In the crowd of about 200 people, there appear to be only three or four Native people, hardly representative of the 10.2 percent Native population of Winner and 20 percent student population in the district.
All alumni received invitations, but when several local Native graduates were asked if they would attend the ceremony, they simply shrugged their shoulders and smiled ruefully or said, “No, I don’t think so.”
Roger Milk, a former Winner High School student whose grandson is also a plaintiff in the lawsuit, responded simply and directly. He said, “We stay away because there’s no one there for us to cheer for.”

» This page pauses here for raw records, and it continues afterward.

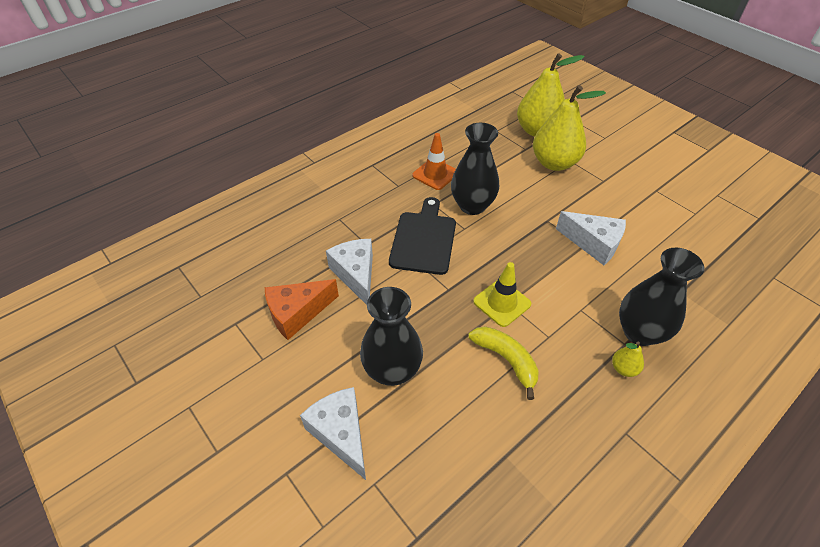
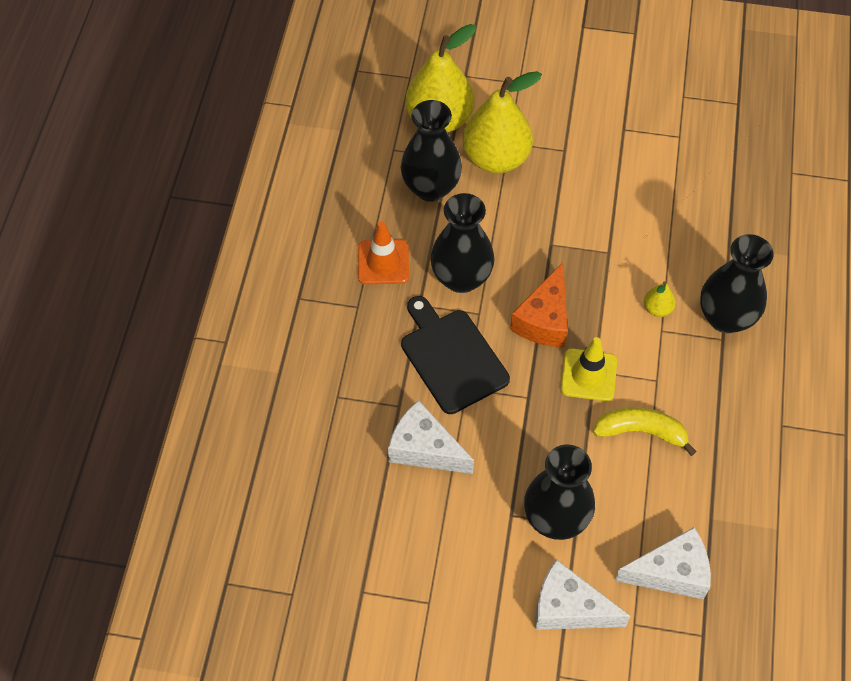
camera: 40 degrees left, 10 degrees up
(297, 313) = (411, 534): orange cheese -> orange cheese (544, 320)
(499, 156) = (431, 188): none -> black vase
(593, 244) = (616, 243): white cheese -> white cheese (671, 572)
(623, 368) = (739, 365): yellow pear -> yellow pear (657, 309)

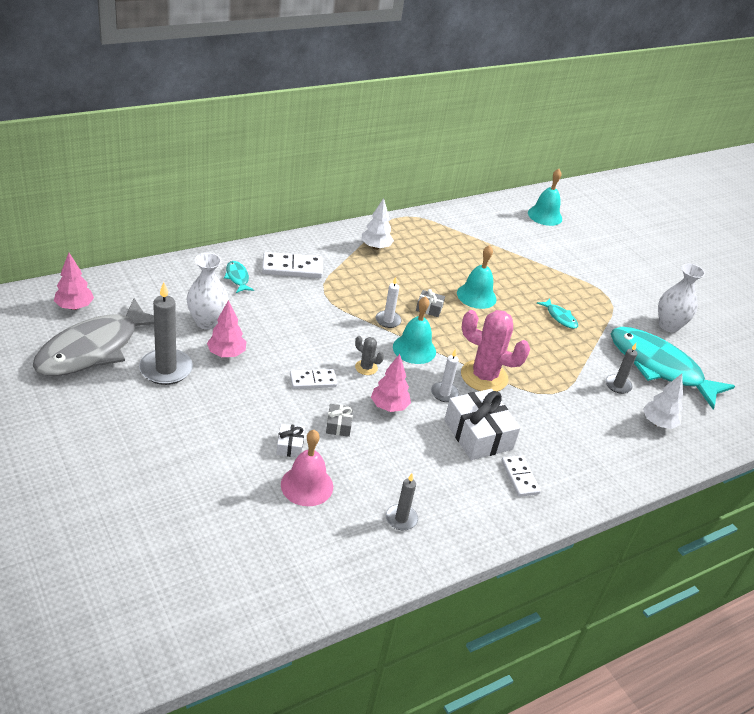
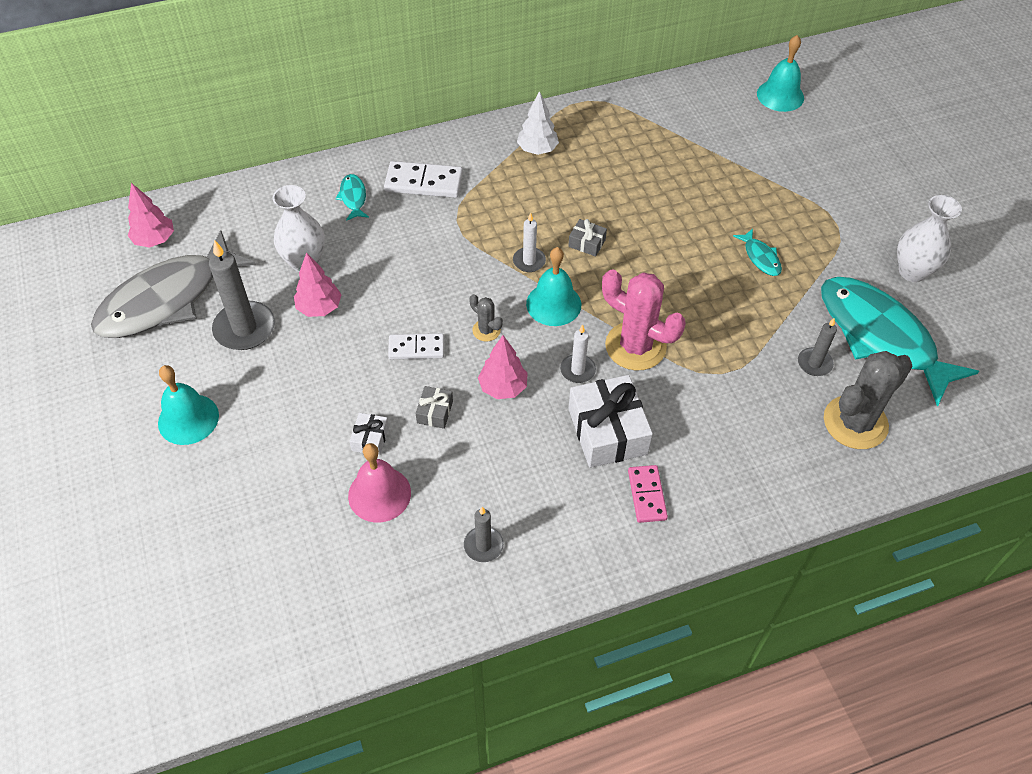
camera: 15 degrees right, 15 degrees up
(476, 296) = (654, 224): turquoise bell -> turquoise bell (188, 419)
(519, 477) = (646, 495): white domino -> pink domino
(658, 423) = (855, 422): white tree -> grey cactus

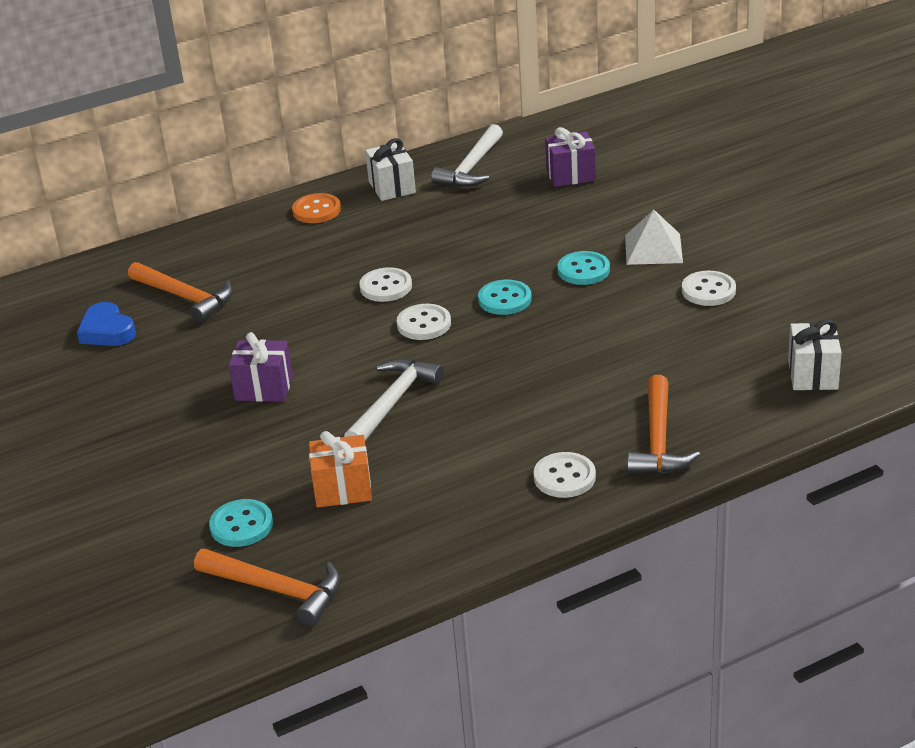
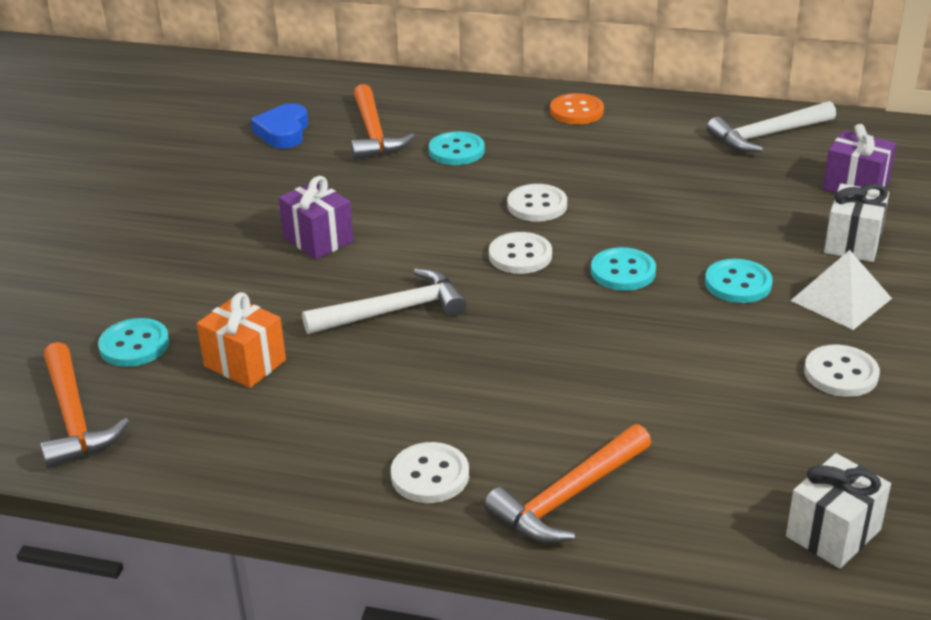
camera: 40 degrees right, 0 degrees up
(270, 279) = (456, 151): none -> turquoise button
(392, 187) = (668, 120): white gift -> white gift (852, 243)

So far this year, Taylor White Buffalo is doing fair in his studies. He attended summer school, and he has been receiving tutoring. His parents’ great hope is simply that he gains and maintains self-esteem.
Initially, his reaction to his arrest and subsequent notoriety over the lawsuit was to ask to leave the district and enroll in a Rosebud reservation dormitory school. Students live in dorms during the week and can visit home over the weekends and holidays. But Beatrice did not want that. “In many ways, you lose your children when they go away to school,” she says. “You lose family and cultural ties. Our kids shouldn’t have to leave home to attend school.”
Since the lawsuit, however, the White Buffalo family agrees that the district has been making an effort to offer additional tutoring and involve parents more in the schools. Beatrice says it seems like the white community may be waking up from its long sleep of indifference. As she puts it, “At least it’s a start.”
Mary Annette Pember is a journalist and photographer based in Cincinnati. This story was produced under the George Washington Williams Fellowship, a program sponsored by the Independent Press Association.